**PROBLEM**
In the records below, print each line exactly and leave every image out.

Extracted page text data
'''
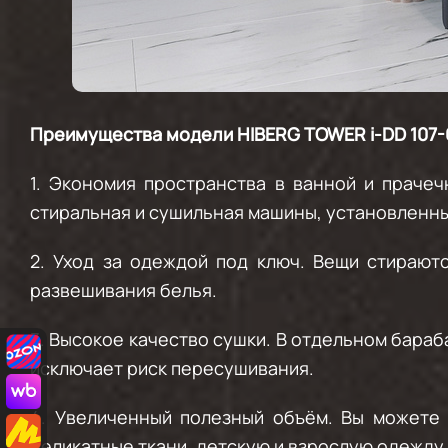
Преимущества модели
HIBERG TOWER i-DD 107-
1.
Экономия пространства в ванной и прачеч
стиральная и сушильная машины, установленны
2.
Уход за одеждой под ключ.
Вещи стираются
развешивания белья.
3.
Высокое качество сушки.
В отдельном бараба
исключает риск пересушивания.
4.
Увеличенный полезный объём
. Вы можете
деликатные ткани, детскую и взрослую одежду,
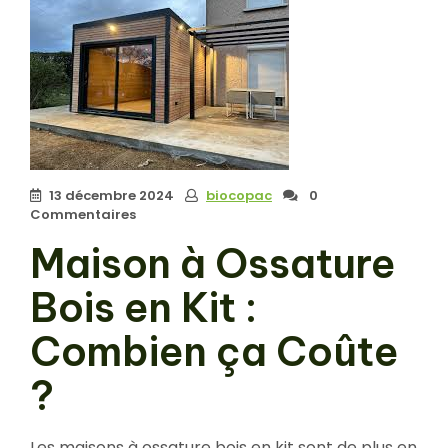
13 décembre 2024
biocopac
0
Commentaires
Maison à Ossature
Bois en Kit :
Combien ça Coûte
?
Les maisons à ossature bois en kit sont de plus en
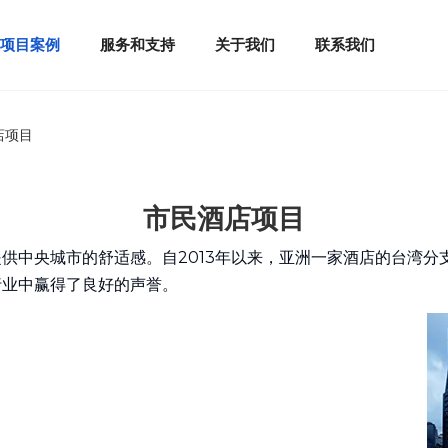
球项目案例
服务和支持
关于我们
联系我们
店项目
市民酒店项目
供中央城市的舒适感。自2013年以来，亚洲一家酒店的台湾分
行业中赢得了良好的声誉。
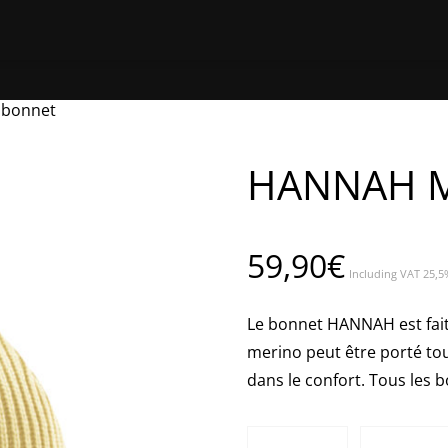
ACCUEIL
BOUTIQUE EN LIGNE
TROUVER UNE BOUTIQUE
Á PR
 bonnet
HANNAH 
59,90
€
Including VAT 25,5
Le bonnet HANNAH est fait
merino peut être porté tou
dans le confort. Tous les 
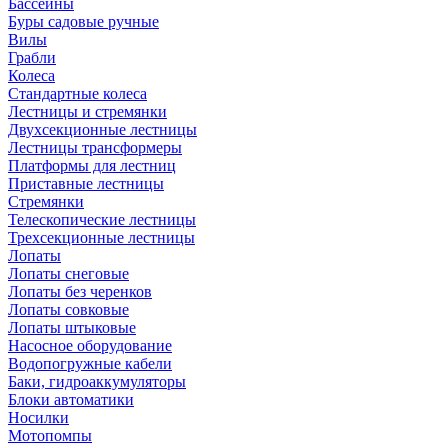
Бассейны
Буры садовые ручные
Вилы
Грабли
Колеса
Стандартные колеса
Лестницы и стремянки
Двухсекционные лестницы
Лестницы трансформеры
Платформы для лестниц
Приставные лестницы
Стремянки
Телескопические лестницы
Трехсекционные лестницы
Лопаты
Лопаты снеговые
Лопаты без черенков
Лопаты совковые
Лопаты штыковые
Насосное оборудование
Водопогружные кабели
Баки, гидроаккумуляторы
Блоки автоматики
Носилки
Мотопомпы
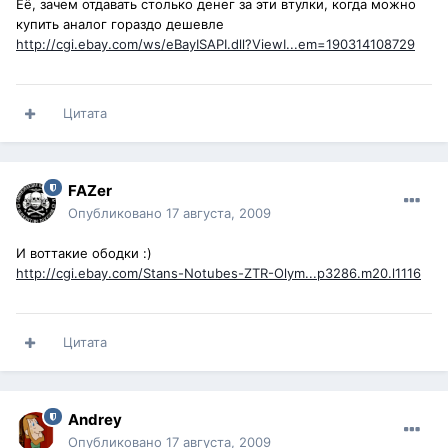
Ёё, зачем отдавать столько денег за эти втулки, когда можно
купить аналог гораздо дешевле
http://cgi.ebay.com/ws/eBayISAPI.dll?ViewI...em=190314108729
Цитата
FAZer
Опубликовано
17 августа, 2009
И воттакие ободки :)
http://cgi.ebay.com/Stans-Notubes-ZTR-Olym...p3286.m20.l1116
Цитата
Andrey
Опубликовано
17 августа, 2009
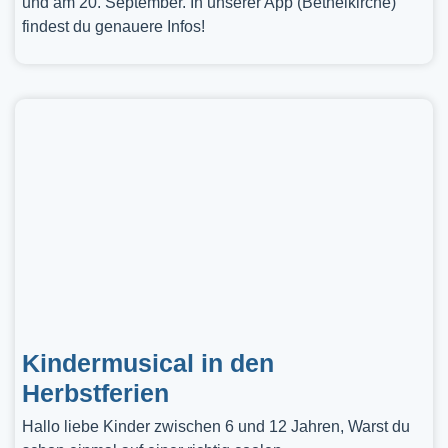
und am 20. September. In unserer App (Bethelkirche)
findest du genauere Infos!
Kindermusical in den
Herbstferien
Hallo liebe Kinder zwischen 6 und 12 Jahren, Warst du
'''
**WRITTEN RESPONSE**
Преимущества модели
HIBERG TOWER i-DD 107-
1.
Экономия пространства в ванной и прачеч
стиральная и сушильная машины, установленны
2.
Уход за одеждой под ключ.
Вещи стираются
развешивания белья.
3.
Высокое качество сушки.
В отдельном бараба
исключает риск пересушивания.
4.
Увеличенный полезный объём
. Вы можете
деликатные ткани, детскую и взрослую одежду,
13 décembre 2024
biocopac
0
Commentaires
Maison à Ossature
Bois en Kit :
Combien ça Coûte
?
Les maisons à ossature bois en kit sont de plus en
球项目案例
服务和支持
关于我们
联系我们
店项目
市民酒店项目
供中央城市的舒适感。自2013年以来，亚洲一家酒店的台湾分
行业中赢得了良好的声誉。
ACCUEIL
BOUTIQUE EN LIGNE
TROUVER UNE BOUTIQUE
Á PR
 bonnet
HANNAH 
59,90
€
Including VAT 25,5
Le bonnet HANNAH est fait
merino peut être porté tou
dans le confort. Tous les 
Бассейны
Буры садовые ручные
Вилы
Грабли
Колеса
Стандартные колеса
Лестницы и стремянки
Двухсекционные лестницы
Лестницы трансформеры
Платформы для лестниц
Приставные лестницы
Стремянки
Телескопические лестницы
Трехсекционные лестницы
Лопаты
Лопаты снеговые
Лопаты без черенков
Лопаты совковые
Лопаты штыковые
Насосное оборудование
Водопогружные кабели
Баки, гидроаккумуляторы
Блоки автоматики
Носилки
Мотопомпы
Ёё, зачем отдавать столько денег за эти втулки, когда можно
купить аналог гораздо дешевле
http://cgi.ebay.com/ws/eBayISAPI.dll?ViewI...em=190314108729
Цитата
FAZer
Опубликовано
17 августа, 2009
И воттакие ободки :)
http://cgi.ebay.com/Stans-Notubes-ZTR-Olym...p3286.m20.l1116
Цитата
Andrey
Опубликовано
17 августа, 2009
und am 20. September. In unserer App (Bethelkirche)
findest du genauere Infos!
Kindermusical in den
Herbstferien
Hallo liebe Kinder zwischen 6 und 12 Jahren, Warst du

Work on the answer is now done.